Audio-reactive effect names only, sorted:

hypercolor effects list --audio -j | jq -r '.items[].name' | sort

🔗Diagnostics for agents

When something looks wrong, diagnose runs the daemon’s health checks and returns a structured report: per-check pass/warn/fail entries grouped by category, plus a summary. Under -j an agent gets the full structure to reason over.

hypercolor diagnose -j
hypercolor diagnose --check devices --check audio -j   # scope to specific checks
hypercolor diagnose --report /tmp/hypercolor-report.json

The report covers daemon health, device connectivity, audio capture, render-engine status, configuration validity, and USB permissions. The --report flag writes the full diagnostic JSON to a file, which is the right artifact to attach when an agent files a bug on a user’s behalf. A typical “diagnose a sick device” loop reads status, lists devices to find the disconnected one, then runs diagnose --check devices and reasons over the failing entries.

For a quick liveness probe that does not need the full diagnostic pass:

hypercolor server health -j

🔗Three commands that look alike

The CLI has three top-level commands whose names overlap. Picking the wrong one is a frequent agent error, so keep them straight:

CommandScopeUse it to
serverThe daemon you are connected toRead its identity, version, and health (server info, server health).
serversThe local networkDiscover other Hypercolor daemons via mDNS (servers discover).
serviceThe OS service managerManage the daemon process lifecycle through systemd or launchd (service start, service stop, service status, service logs).

In short: server queries the connected daemon, servers finds daemons on the LAN, and service controls the local daemon process.

🔗Two CLIs named “hypercolor”

The hypercolor binary documented here is the Rust daemon CLI. Inside an SDK effect-authoring workspace there is a second, separate CLI invoked as bunx hypercolor that builds, validates, and installs HTML effects.
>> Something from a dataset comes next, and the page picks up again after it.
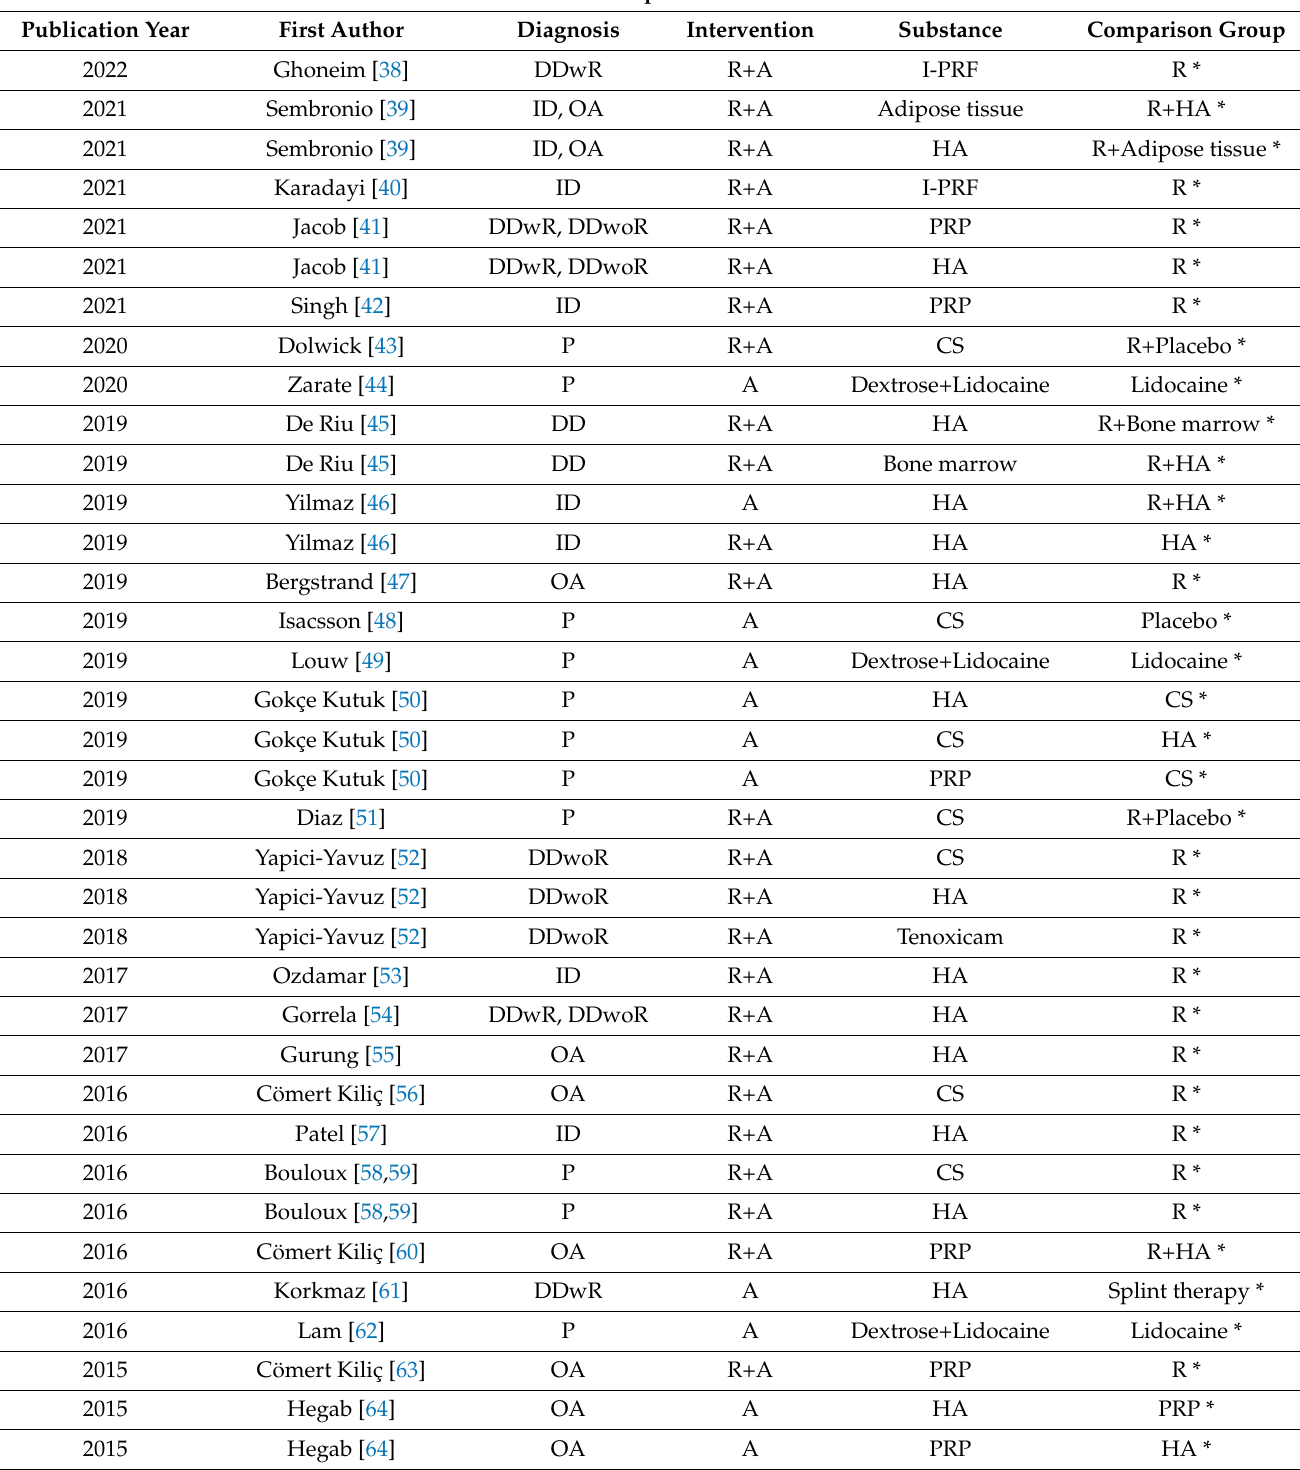
Table 3. Results. ID—internal derangement [34,35]; P—TMJ pain according to ICOP [34,36]; OA— osteoarthritis [34,37]; DDwR—disk displacement with reduction [34,37]; DDworR—disk displace- ment without reduction [34,37]; DD—degenerative disorders [34,37]; R—rinse; A—administration; HA—hyaluronic acid; CS—corticosteroids; PRP—platelet rich plasma; I-PRF—injectable platelet rich fibrin; PRGF—plasma rich in growth factors *—randomized controlled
They are not the same tool: one drives a running daemon over REST, the other is a Bun-based authoring toolchain.

An agent that builds an effect and then applies it crosses both. Build and install with the SDK CLI, then use the daemon CLI to make the new effect visible and apply it. MCP has no install or rescan tool, so this step is CLI-only.

# In the SDK workspace: build, validate, and install the effect
bunx hypercolor build --all
bunx hypercolor install dist/aurora.html --daemon

# Back on the daemon CLI: pick up the new effect and apply it
hypercolor effects rescan
hypercolor effects activate aurora

bunx hypercolor resolves the workspace’s hypercolor dependency — the npm release by default, or a local file: build in engine-development workspaces. See effects setup for the authoring side.